Сквозь сеточку шляпы (сборник) - стр. 27
Когда я заговариваю с ним, он склоняет голову набок, наставляет уши и прислушивается: что там она несет, эта женщина, есть ли хоть ничтожная польза в ее ахинее? Разумеется, он понимает все: интонации, намерения, много разнообразных слов. Сидя в моих объятиях, умеет выждать паузу в потоке нежностей и поощрительно лизнуть меня точно в нос: «Продолжай, я слушаю». Когда надоедает сюсюкать, разевает пасть и бесцеремонно, с подвизгиванием, зевает: «Ну, будет тебе чепуху молоть!»
Ко многим словам относится подозрительно.
Взять, например, богатое слово «собака». Известно, что это такое. Это он сам в разные минуты жизни – теплые, родственные, счастливые и нежные, например: «Собака, я преклоняюсь перед вашим умом!», или «Позвольте же по-человечески обнять вас, собака!», или (в драматические моменты выяснения отношений): «Ты зачем это сделал, собака подлючая, а?!»
Но у в общем-то родного слова «собака» есть еще другой, отчужденный смысл – когда им определяют других. Например: «Нет, туда мы не пойдем, ты же знаешь, там гуляют большие собаки».
Вообще мне интересно: как он разбирается со всем многообразием своих имен, которых у него много, как у египетского божества? С другой стороны, и у меня две клички – мама и Дина.
И на обе я отзываюсь.
Но есть слова, исполненные могучего, сакрального смысла, понятия, у которых масса оттенков: «гулять» и «кушать».
Узнает он их еще до произнесения, угадывает по выражению лица, что вот сейчас… вот-вот… Хвост ликует, трепещет, бьется…
– Ну что? – строго спрашиваю я, делая вид, что сержусь и ругать сейчас стану нещадно, что ни о какой прогулке и речи быть не может. Но его не обманешь. Страстно, напряженно он уставится на губы, окаменел, ждет… А хвост неистовствует.
– Что ж, ты небось думаешь, подлец, бесстыжая твоя рожа, что вот я сейчас все брошу… – грозно выкатив глаза, рычу я, но хвост бьется, бьется, глаза горят, – и выйду с тобой… ГУ?!. ГУ?!. (чудовищное напряжение, нос трепещет) Гу-у-у?! (хвост – пропеллер) ГУ-ЛЯ-А-АТЬ?!
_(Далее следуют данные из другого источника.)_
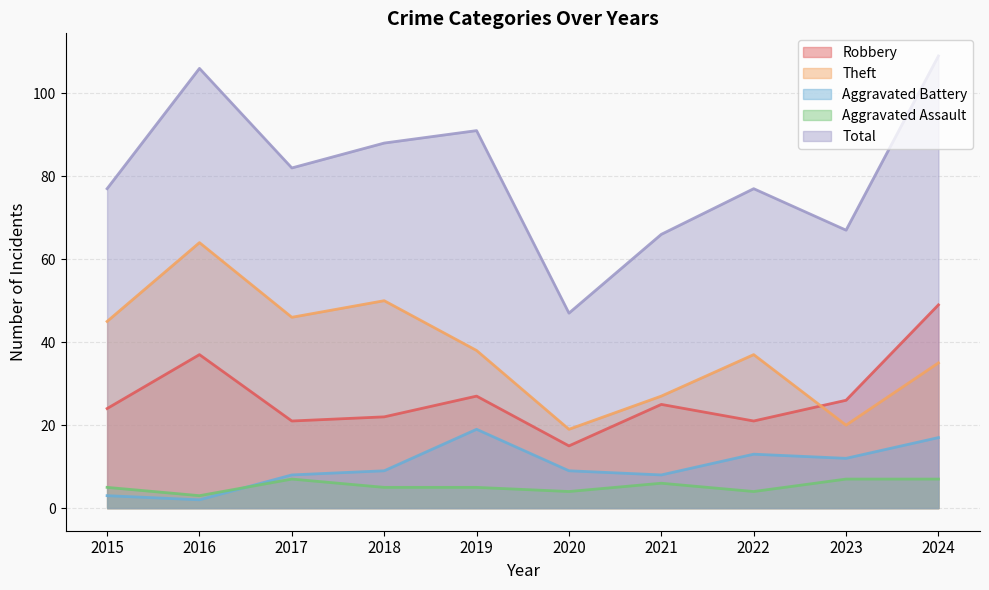

At which category does the chart reach its peak across all series?

2024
Ох, какой прыжок, какое пружинное глубинное ликование, с каким бешеным восторгом он хватает любую подвернувшуюся вещь – чей-то тапочек, туфель, носок – и мчится по квартире с напором, достойным мустанга в прерии!
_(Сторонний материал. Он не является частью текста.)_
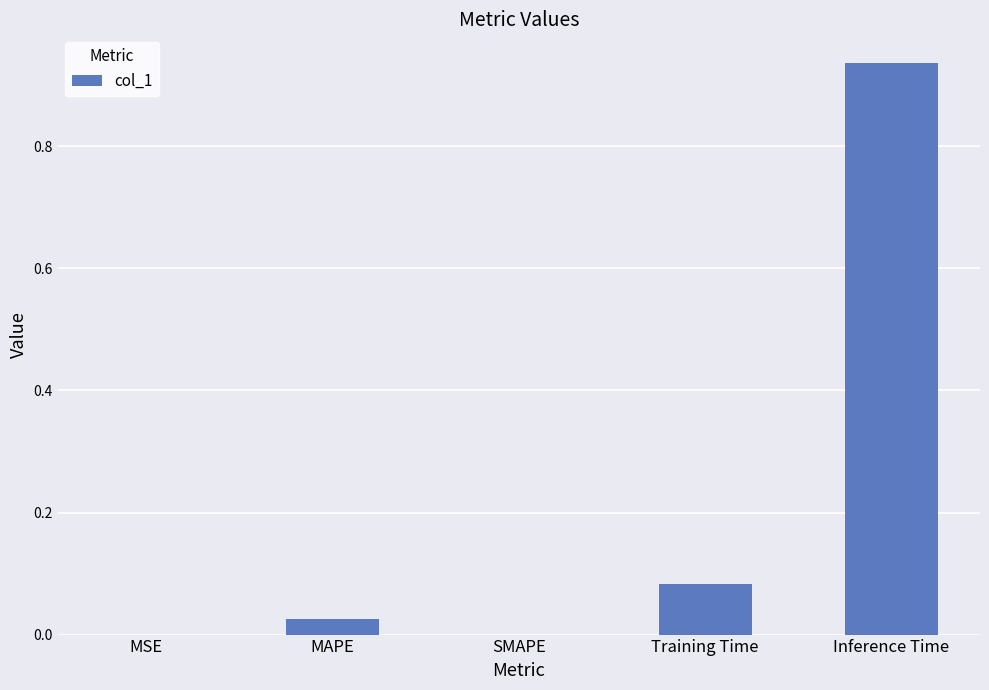

How many distinct data groups are displayed?

1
Когда неподалеку какая-нибудь сучка начинает течь, Кондрат безумеет, рвется прочь, пытается расшибить дверь, стонет, коварно затаившись, ждет у дверей, валяясь якобы без всяких намерений… Но стоит входящему или выходящему зазеваться в дверях, пес, угрем обвивая ноги, прыскает вниз по лестнице и – ищи-свищи героя-любовника! Можно, конечно, броситься за ним, взывая к его совести и чести. Можно даже исторгнуть из груди сдавленный вопль – он, пожалуй, притормозит на лестничной площадке, оглянется на тебя с отчужденным видом, морда при этом имеет выражение: «С каких это пор мы с вами на «ты»?»… и бросится неумолимо прочь. Бежит по следу благоуханной суки с одержимостью безумного корсара.